*Your task*. A faithful copy of the data, pictures omitted, is the required answer.

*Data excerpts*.
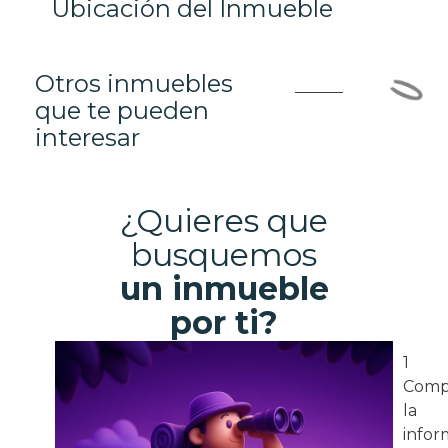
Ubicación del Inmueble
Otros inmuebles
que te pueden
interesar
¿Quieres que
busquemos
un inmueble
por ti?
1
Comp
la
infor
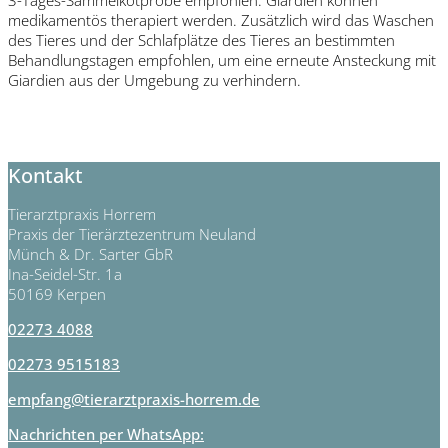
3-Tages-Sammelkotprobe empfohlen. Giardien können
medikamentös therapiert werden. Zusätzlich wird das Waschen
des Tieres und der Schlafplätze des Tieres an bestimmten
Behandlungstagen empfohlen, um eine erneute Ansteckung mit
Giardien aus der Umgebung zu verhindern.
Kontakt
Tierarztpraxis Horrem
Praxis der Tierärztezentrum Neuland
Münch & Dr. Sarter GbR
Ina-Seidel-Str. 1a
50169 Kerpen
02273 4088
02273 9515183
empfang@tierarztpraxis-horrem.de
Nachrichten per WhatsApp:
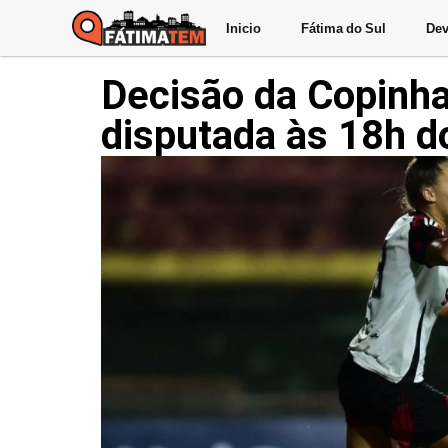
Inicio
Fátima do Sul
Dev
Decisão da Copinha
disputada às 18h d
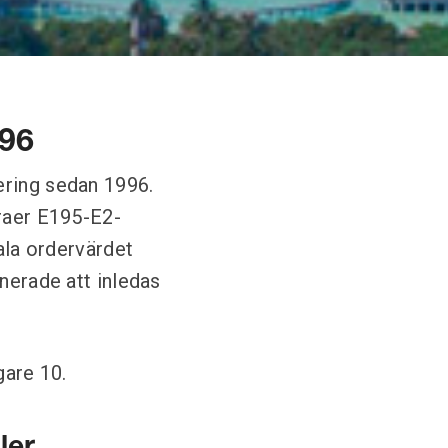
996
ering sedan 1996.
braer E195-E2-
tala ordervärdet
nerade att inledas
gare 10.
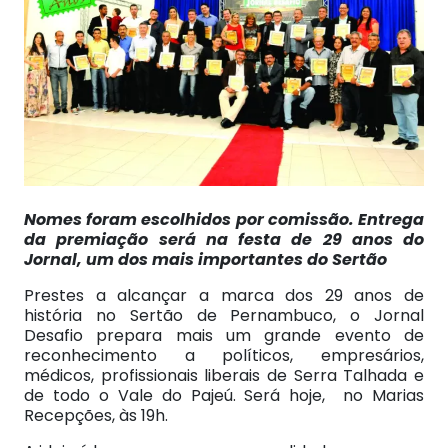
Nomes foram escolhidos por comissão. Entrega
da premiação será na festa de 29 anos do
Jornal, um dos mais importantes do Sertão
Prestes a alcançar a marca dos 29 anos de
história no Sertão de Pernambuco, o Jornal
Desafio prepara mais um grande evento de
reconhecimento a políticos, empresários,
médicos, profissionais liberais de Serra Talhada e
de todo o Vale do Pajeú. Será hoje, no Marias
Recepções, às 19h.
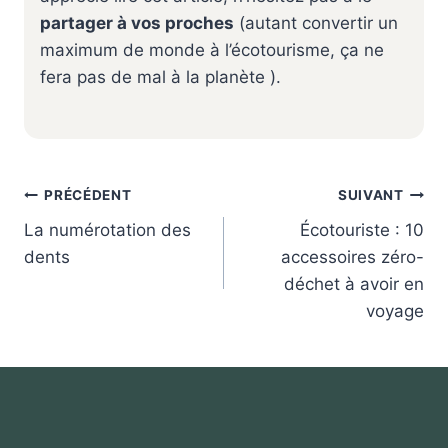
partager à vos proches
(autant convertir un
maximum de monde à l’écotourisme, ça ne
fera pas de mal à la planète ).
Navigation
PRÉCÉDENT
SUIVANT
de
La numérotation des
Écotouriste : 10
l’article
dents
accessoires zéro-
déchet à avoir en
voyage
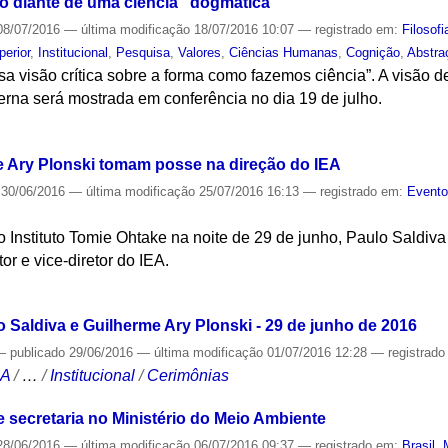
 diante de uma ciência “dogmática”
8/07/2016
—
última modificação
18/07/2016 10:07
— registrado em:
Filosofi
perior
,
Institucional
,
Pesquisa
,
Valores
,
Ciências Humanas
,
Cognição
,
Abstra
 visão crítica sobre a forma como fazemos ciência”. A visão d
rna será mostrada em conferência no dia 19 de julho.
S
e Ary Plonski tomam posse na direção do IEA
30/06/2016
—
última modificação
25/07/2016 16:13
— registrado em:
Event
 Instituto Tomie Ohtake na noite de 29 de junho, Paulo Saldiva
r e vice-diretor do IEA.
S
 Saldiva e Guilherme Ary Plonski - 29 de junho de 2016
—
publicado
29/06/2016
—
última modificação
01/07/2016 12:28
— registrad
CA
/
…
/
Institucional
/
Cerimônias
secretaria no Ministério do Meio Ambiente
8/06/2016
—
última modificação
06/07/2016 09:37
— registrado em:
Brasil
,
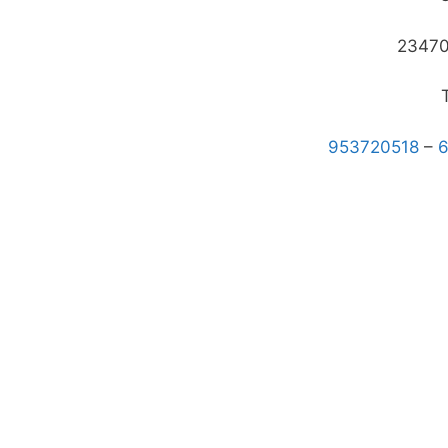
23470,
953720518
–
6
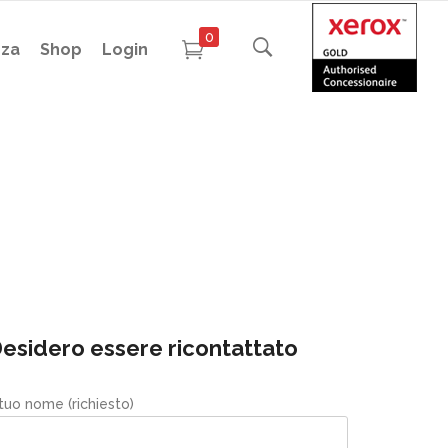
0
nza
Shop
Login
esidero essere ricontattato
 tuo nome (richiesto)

*Solution for this problem*.
Ubicación del Inmueble
Otros inmuebles
que te pueden
interesar
¿Quieres que
busquemos
un inmueble
por ti?
1
Comp
la
infor
3-Tages-Sammelkotprobe empfohlen. Giardien können
medikamentös therapiert werden. Zusätzlich wird das Waschen
des Tieres und der Schlafplätze des Tieres an bestimmten
Behandlungstagen empfohlen, um eine erneute Ansteckung mit
Giardien aus der Umgebung zu verhindern.
Kontakt
Tierarztpraxis Horrem
Praxis der Tierärztezentrum Neuland
Münch & Dr. Sarter GbR
Ina-Seidel-Str. 1a
50169 Kerpen
02273 4088
02273 9515183
empfang@tierarztpraxis-horrem.de
Nachrichten per WhatsApp:
Inicio
Fátima do Sul
Dev
Decisão da Copinha
disputada às 18h d
996
ering sedan 1996.
braer E195-E2-
tala ordervärdet
nerade att inledas
gare 10.
Nomes foram escolhidos por comissão. Entrega
da premiação será na festa de 29 anos do
Jornal, um dos mais importantes do Sertão
Prestes a alcançar a marca dos 29 anos de
história no Sertão de Pernambuco, o Jornal
Desafio prepara mais um grande evento de
reconhecimento a políticos, empresários,
médicos, profissionais liberais de Serra Talhada e
de todo o Vale do Pajeú. Será hoje, no Marias
Recepções, às 19h.
partager à vos proches
(autant convertir un
maximum de monde à l’écotourisme, ça ne
fera pas de mal à la planète ).
Navigation
PRÉCÉDENT
SUIVANT
de
La numérotation des
Écotouriste : 10
l’article
dents
accessoires zéro-
déchet à avoir en
voyage
 diante de uma ciência “dogmática”
8/07/2016
—
última modificação
18/07/2016 10:07
— registrado em:
Filosofi
perior
,
Institucional
,
Pesquisa
,
Valores
,
Ciências Humanas
,
Cognição
,
Abstra
 visão crítica sobre a forma como fazemos ciência”. A visão d
rna será mostrada em conferência no dia 19 de julho.
S
e Ary Plonski tomam posse na direção do IEA
30/06/2016
—
última modificação
25/07/2016 16:13
— registrado em:
Event
 Instituto Tomie Ohtake na noite de 29 de junho, Paulo Saldiva
r e vice-diretor do IEA.
S
 Saldiva e Guilherme Ary Plonski - 29 de junho de 2016
—
publicado
29/06/2016
—
última modificação
01/07/2016 12:28
— registrad
CA
/
…
/
Institucional
/
Cerimônias
secretaria no Ministério do Meio Ambiente
8/06/2016
—
última modificação
06/07/2016 09:37
— registrado em:
Brasil
,
23470,
953720518
–
6
0
nza
Shop
Login
esidero essere ricontattato
 tuo nome (richiesto)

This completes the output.